◆ Task A: In the article on Bob Hawke, what did Bill Shorten say when he conceded defeat on election night?
◆ Task B: Translate this sentence from the article on Bob Hawke into Spanish: "Hawke shackled the unions while his reforms boosted corporate profits."

------ Excerpt

Bob Hawke—Australia’s Thatcher

Bob Hawke has been lauded for his consensus politics, but he waged a brutal assault on unions and Labor’s own working class supporters, argues Ian Rintoul

Conceding defeat on election night, Bill Shorten said, “I wish we could have done it for Bob”. But Bob Hawke, who died just before the election, was more responsible than anyone for Labor’s loss of support amongst its working class base, and the decline of union membership.

There is a reason that Hawke was lauded across the political spectrum, including by the Murdoch press: Hawke was Australia’s Margaret Thatcher. Hawke’s “economic rationalism” was an early version of what is now known, and condemned, as “neo-liberalism.”

The tributes have celebrated Hawke as a man who brought unions and business together and introduced reforms that ensured Australia’s prosperity. But his Prices and Incomes Accord was a blatant wage-cutting exercise. Hawke shackled the unions while his reforms boosted corporate profits.

------------
------ Supplied records

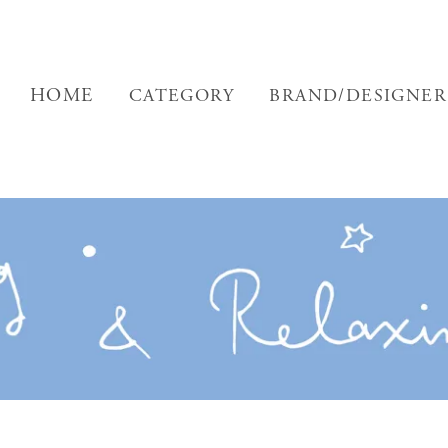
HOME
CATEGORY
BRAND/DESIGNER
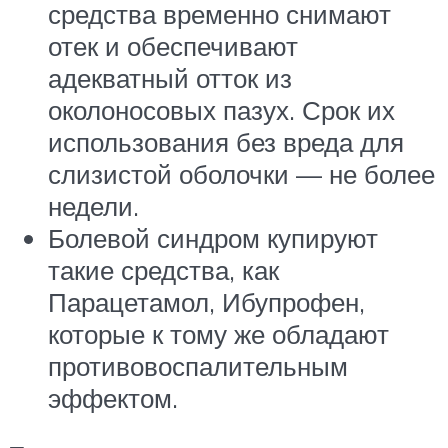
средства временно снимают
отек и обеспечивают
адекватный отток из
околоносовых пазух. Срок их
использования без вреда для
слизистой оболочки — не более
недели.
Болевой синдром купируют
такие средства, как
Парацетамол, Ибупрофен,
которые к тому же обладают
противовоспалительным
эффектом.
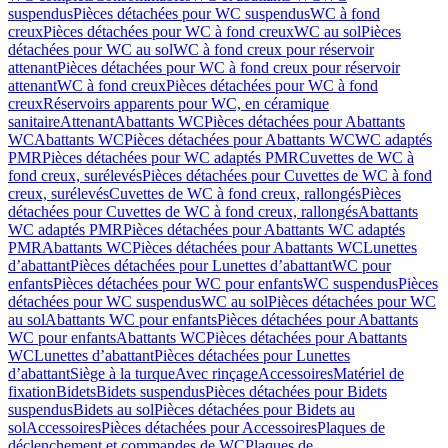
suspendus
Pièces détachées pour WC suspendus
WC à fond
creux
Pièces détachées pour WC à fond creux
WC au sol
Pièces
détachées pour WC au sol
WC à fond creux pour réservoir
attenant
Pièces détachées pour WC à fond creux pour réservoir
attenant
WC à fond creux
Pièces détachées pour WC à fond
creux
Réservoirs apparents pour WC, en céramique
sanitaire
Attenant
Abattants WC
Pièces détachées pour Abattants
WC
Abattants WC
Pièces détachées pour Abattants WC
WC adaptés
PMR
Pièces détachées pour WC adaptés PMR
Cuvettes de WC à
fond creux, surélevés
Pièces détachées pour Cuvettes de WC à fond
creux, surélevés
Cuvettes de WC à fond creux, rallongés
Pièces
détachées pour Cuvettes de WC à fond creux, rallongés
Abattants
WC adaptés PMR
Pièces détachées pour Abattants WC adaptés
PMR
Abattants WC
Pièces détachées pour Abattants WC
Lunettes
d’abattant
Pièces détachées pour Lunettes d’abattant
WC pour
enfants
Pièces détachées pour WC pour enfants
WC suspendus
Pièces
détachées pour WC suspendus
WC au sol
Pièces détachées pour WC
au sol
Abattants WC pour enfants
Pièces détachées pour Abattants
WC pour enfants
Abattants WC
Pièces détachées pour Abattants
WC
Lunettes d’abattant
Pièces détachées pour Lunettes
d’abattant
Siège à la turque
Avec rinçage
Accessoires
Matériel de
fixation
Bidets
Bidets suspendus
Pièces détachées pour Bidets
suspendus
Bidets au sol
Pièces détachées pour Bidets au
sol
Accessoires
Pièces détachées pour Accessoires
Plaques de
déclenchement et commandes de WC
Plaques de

------------
------ Supplied records

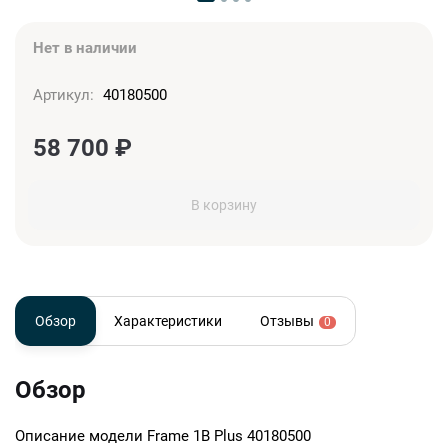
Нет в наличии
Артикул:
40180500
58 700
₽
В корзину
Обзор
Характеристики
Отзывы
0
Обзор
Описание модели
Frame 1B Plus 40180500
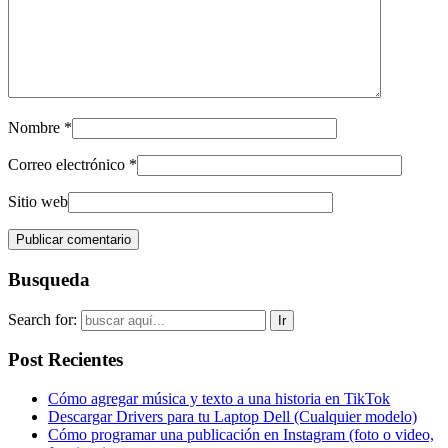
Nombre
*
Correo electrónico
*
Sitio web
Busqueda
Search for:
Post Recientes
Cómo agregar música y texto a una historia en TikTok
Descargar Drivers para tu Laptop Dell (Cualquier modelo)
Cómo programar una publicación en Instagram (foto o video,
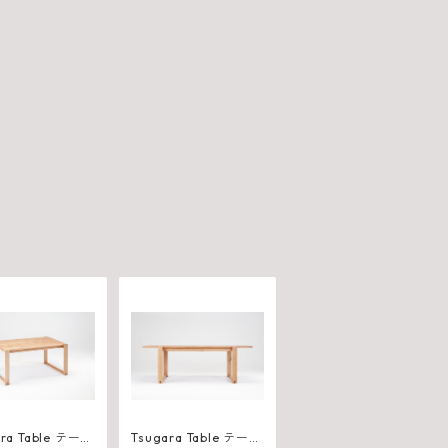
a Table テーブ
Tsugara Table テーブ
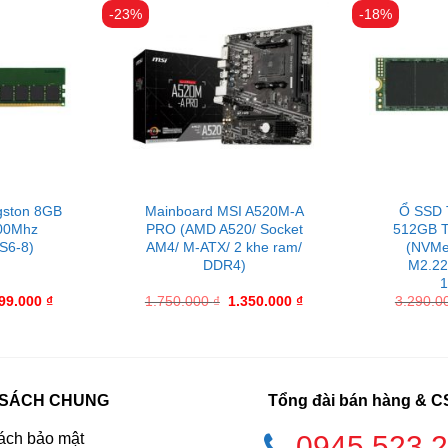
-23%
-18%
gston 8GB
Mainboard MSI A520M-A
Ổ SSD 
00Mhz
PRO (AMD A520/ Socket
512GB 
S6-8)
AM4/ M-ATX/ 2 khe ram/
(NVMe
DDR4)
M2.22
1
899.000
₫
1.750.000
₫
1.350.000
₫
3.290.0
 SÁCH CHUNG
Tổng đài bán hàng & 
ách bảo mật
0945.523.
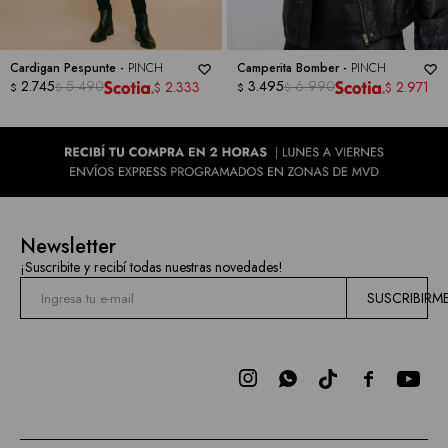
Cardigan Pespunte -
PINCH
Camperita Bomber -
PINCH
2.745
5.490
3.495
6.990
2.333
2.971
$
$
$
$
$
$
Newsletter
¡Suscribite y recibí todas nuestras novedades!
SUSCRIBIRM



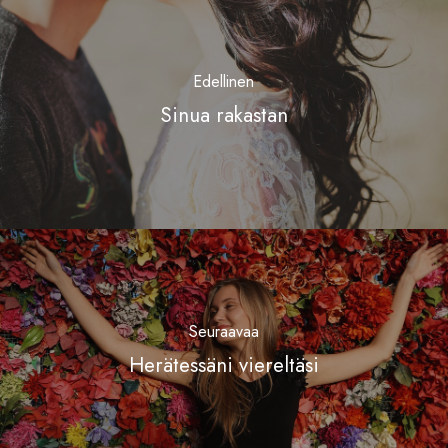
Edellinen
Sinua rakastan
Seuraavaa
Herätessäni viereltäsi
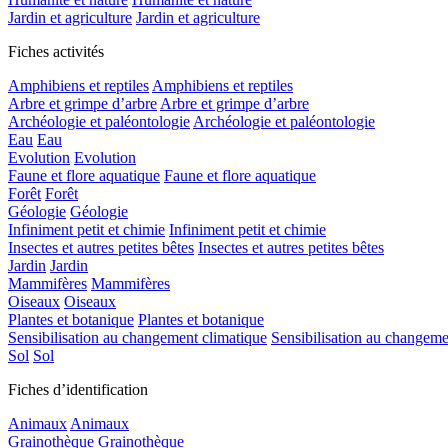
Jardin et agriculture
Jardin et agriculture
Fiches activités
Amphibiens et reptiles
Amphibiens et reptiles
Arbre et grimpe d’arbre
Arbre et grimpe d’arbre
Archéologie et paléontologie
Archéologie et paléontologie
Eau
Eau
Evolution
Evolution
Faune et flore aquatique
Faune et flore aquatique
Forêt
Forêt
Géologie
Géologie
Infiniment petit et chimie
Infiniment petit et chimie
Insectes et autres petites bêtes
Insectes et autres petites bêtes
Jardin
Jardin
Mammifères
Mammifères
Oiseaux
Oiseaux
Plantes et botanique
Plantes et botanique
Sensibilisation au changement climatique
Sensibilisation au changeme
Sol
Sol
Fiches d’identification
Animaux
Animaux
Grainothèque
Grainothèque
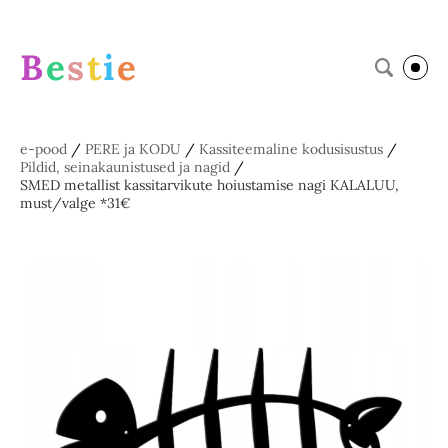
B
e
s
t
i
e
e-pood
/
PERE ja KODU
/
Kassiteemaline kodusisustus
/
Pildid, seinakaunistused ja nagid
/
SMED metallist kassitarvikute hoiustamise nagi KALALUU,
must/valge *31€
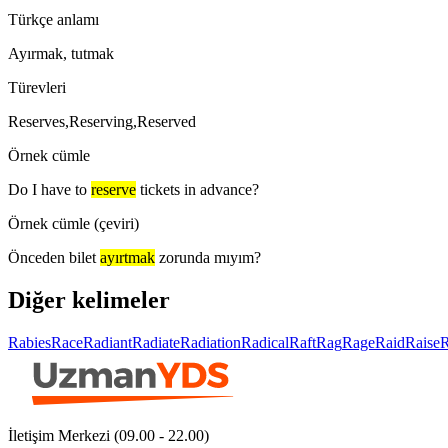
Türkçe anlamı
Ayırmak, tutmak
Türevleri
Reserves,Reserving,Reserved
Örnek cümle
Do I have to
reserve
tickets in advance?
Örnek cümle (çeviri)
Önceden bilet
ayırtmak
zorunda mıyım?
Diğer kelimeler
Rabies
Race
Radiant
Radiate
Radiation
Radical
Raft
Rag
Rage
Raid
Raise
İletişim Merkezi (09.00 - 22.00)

------------
------ Supplied records

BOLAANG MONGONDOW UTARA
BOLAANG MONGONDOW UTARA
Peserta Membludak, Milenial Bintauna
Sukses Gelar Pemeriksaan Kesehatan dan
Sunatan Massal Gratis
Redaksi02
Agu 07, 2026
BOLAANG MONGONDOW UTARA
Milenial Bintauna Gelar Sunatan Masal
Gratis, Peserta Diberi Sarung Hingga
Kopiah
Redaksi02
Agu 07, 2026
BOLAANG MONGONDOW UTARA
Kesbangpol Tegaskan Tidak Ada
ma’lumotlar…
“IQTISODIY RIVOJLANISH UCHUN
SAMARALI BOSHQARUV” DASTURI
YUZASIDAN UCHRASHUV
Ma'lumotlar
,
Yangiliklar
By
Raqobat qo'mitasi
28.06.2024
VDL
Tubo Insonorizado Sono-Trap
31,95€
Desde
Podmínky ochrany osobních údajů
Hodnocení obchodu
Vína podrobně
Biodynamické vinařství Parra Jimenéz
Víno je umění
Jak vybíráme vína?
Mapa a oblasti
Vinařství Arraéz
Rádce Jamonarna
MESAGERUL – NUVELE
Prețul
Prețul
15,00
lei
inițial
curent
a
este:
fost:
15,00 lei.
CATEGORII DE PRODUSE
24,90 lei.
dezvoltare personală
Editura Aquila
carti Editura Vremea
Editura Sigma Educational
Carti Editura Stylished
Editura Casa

------------

◆ Your response A: "I wish we could have done it for Bob."

◆ Your response B: Hawke encadenó a los sindicatos mientras sus reformas impulsaban las ganancias empresariales.